(Passage)
If there is a negative cycle there is an arbitrage opportunity using which we can get shorter and shorter paths (infinitely many of them). If a negative cycle exist, the shortest paths approach \(-\infin\).
Thus, the output of the SSSP is either:
- A list of the shortest distances from the start point to every vertex
- A statement that the graph contains a negative cycle
Development
To develop this algorithm, we make the observation that to find the shortest distance to node \(t\), all we need to know is
- The weights (\(w_x\)) of all the incoming connections to node \(t\)
- The shortest distance (\(d_x\)) from the source node to all the nodes \(x\) which have a edge that leads to \(t\)
Then, the shortest path is \(\min(w_x+d_x)\). If there was a shorter distance to each of the nodes \(x\) that \(d_x\) that would constitute the shortest path. So we use already found shortest paths to find shortest paths for subsequent nodes. These shortest paths that we know have \(i\) edges if the shortest path to
Another fact we know is that a shortest path uses at most \(n-1\) edges (we can show this easily by contradiction: if there are more edges, there must be repeated vertices in the path).
These are the main ideas underlying the Bellman-Ford algorithm.
It suggests that we should iterate on the maximum number of edges used by a path. At the node itself, we store the estimated distance to that node. Initially, this is set of \(\inf\). This estimate is updated repeatedly every time we encounter a shorter path that leads to the node.
We call this update the relax operation.

(Stated goal a) Copy the lines of all three taxonomy entries word for word, from kingdom through the last name given, and leave out the picture markers.
The shortest-path passage and the entries have nothing to do with each other.

(Given data)
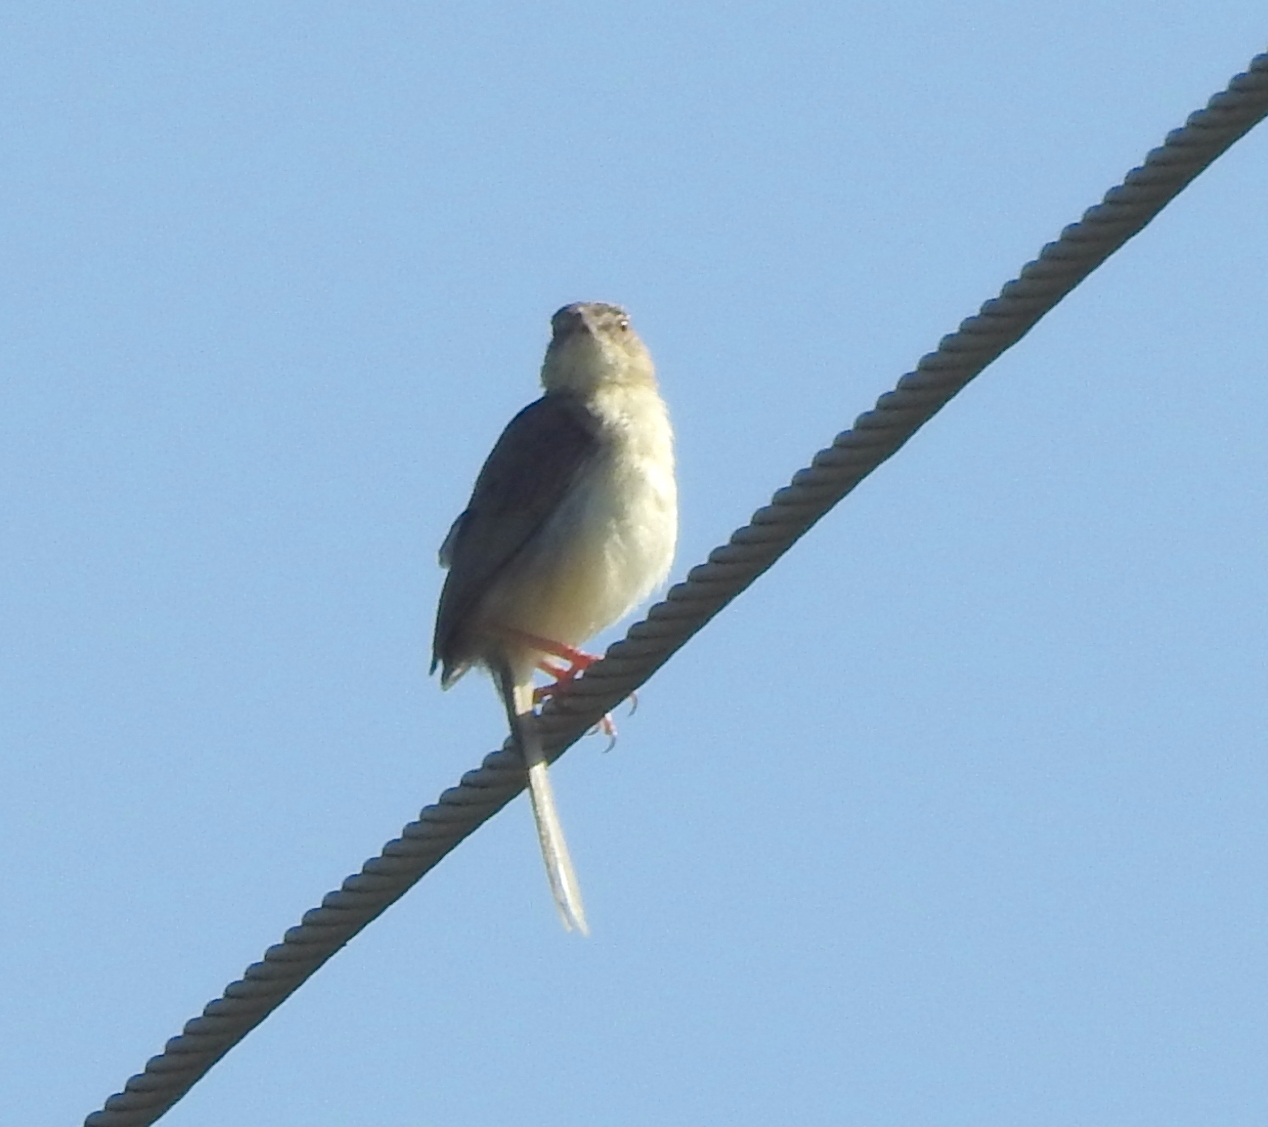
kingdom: Animalia
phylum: Chordata
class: Aves
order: Passeriformes
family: Cisticolidae
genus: Prinia
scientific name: Prinia sylvatica
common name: Jungle prinia
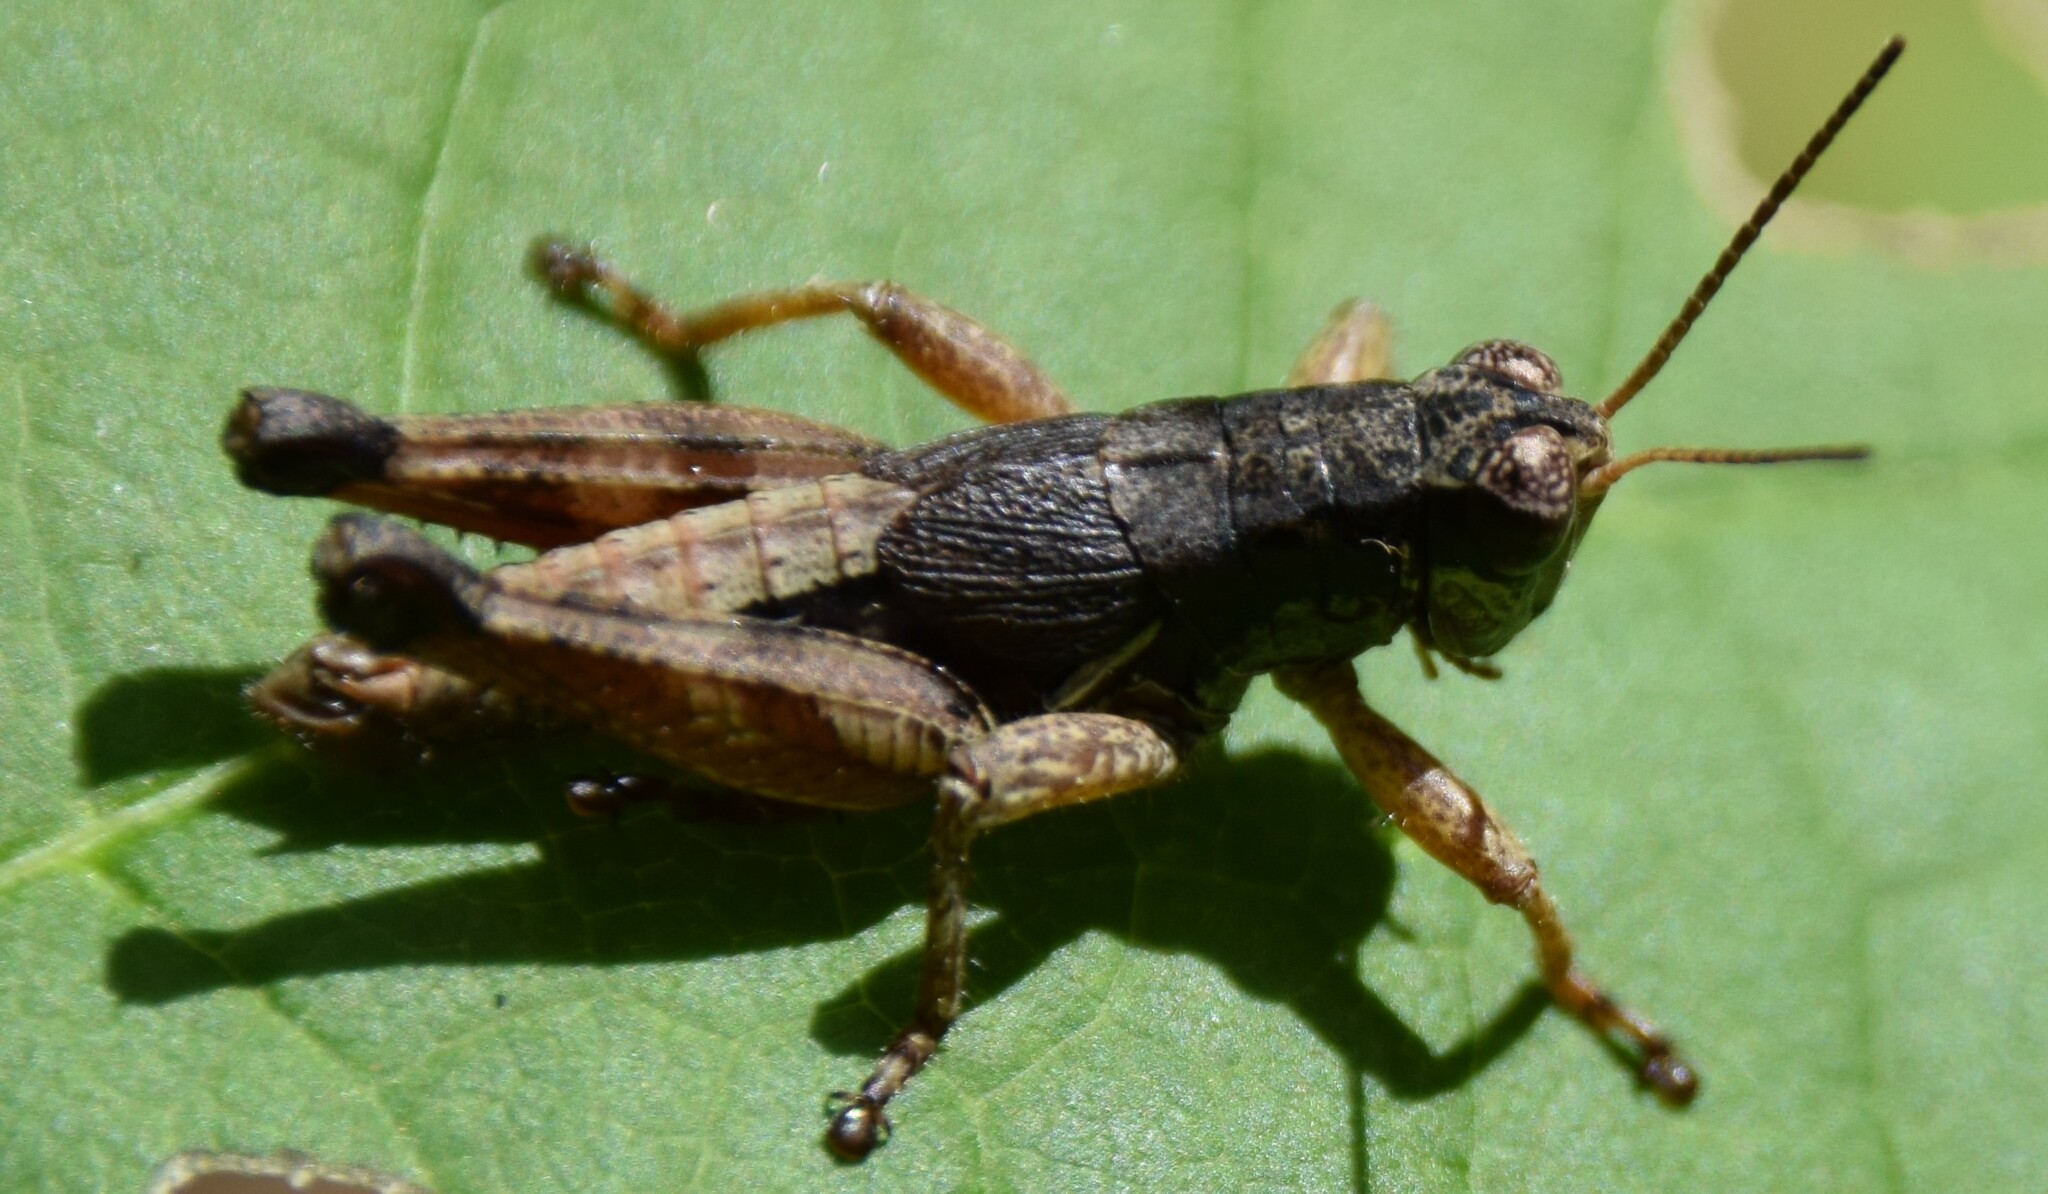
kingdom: Animalia
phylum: Arthropoda
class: Insecta
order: Orthoptera
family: Acrididae
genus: Melanoplus
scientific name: Melanoplus islandicus
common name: Island locust
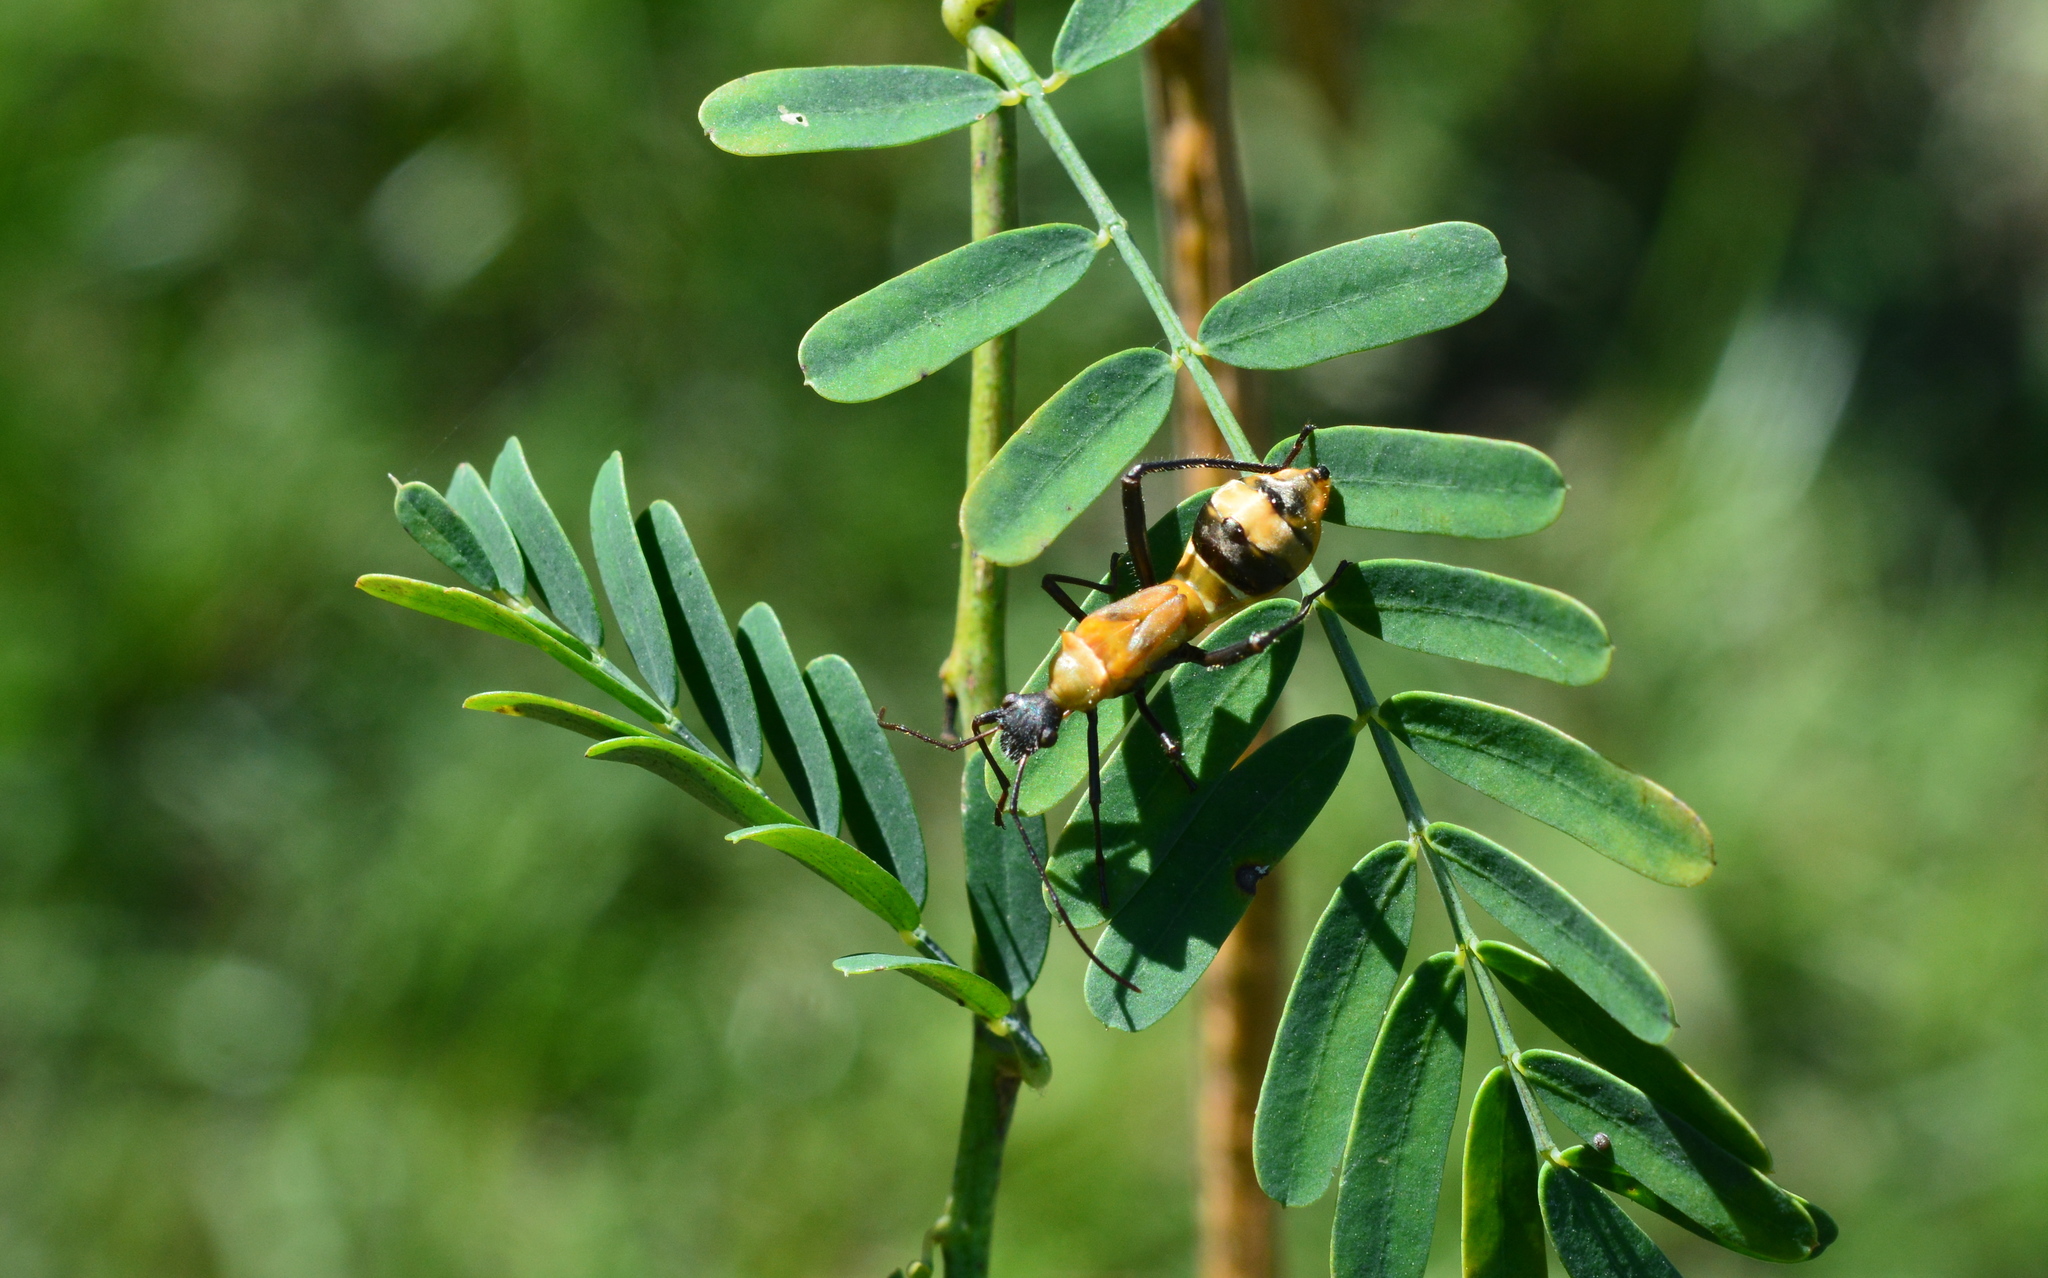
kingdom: Animalia
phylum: Arthropoda
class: Insecta
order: Hemiptera
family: Alydidae
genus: Hyalymenus
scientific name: Hyalymenus tarsatus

(Stated goal b) Repeat the entire shortest-path passage word for word.

(Exercise output a)
kingdom: Animalia
phylum: Chordata
class: Aves
order: Passeriformes
family: Cisticolidae
genus: Prinia
scientific name: Prinia sylvatica
common name: Jungle prinia
kingdom: Animalia
phylum: Arthropoda
class: Insecta
order: Orthoptera
family: Acrididae
genus: Melanoplus
scientific name: Melanoplus islandicus
common name: Island locust
kingdom: Animalia
phylum: Arthropoda
class: Insecta
order: Hemiptera
family: Alydidae
genus: Hyalymenus
scientific name: Hyalymenus tarsatus

(Exercise output b)
If there is a negative cycle there is an arbitrage opportunity using which we can get shorter and shorter paths (infinitely many of them). If a negative cycle exist, the shortest paths approach \(-\infin\).
Thus, the output of the SSSP is either:
- A list of the shortest distances from the start point to every vertex
- A statement that the graph contains a negative cycle
Development
To develop this algorithm, we make the observation that to find the shortest distance to node \(t\), all we need to know is
- The weights (\(w_x\)) of all the incoming connections to node \(t\)
- The shortest distance (\(d_x\)) from the source node to all the nodes \(x\) which have a edge that leads to \(t\)
Then, the shortest path is \(\min(w_x+d_x)\). If there was a shorter distance to each of the nodes \(x\) that \(d_x\) that would constitute the shortest path. So we use already found shortest paths to find shortest paths for subsequent nodes. These shortest paths that we know have \(i\) edges if the shortest path to
Another fact we know is that a shortest path uses at most \(n-1\) edges (we can show this easily by contradiction: if there are more edges, there must be repeated vertices in the path).
These are the main ideas underlying the Bellman-Ford algorithm.
It suggests that we should iterate on the maximum number of edges used by a path. At the node itself, we store the estimated distance to that node. Initially, this is set of \(\inf\). This estimate is updated repeatedly every time we encounter a shorter path that leads to the node.
We call this update the relax operation.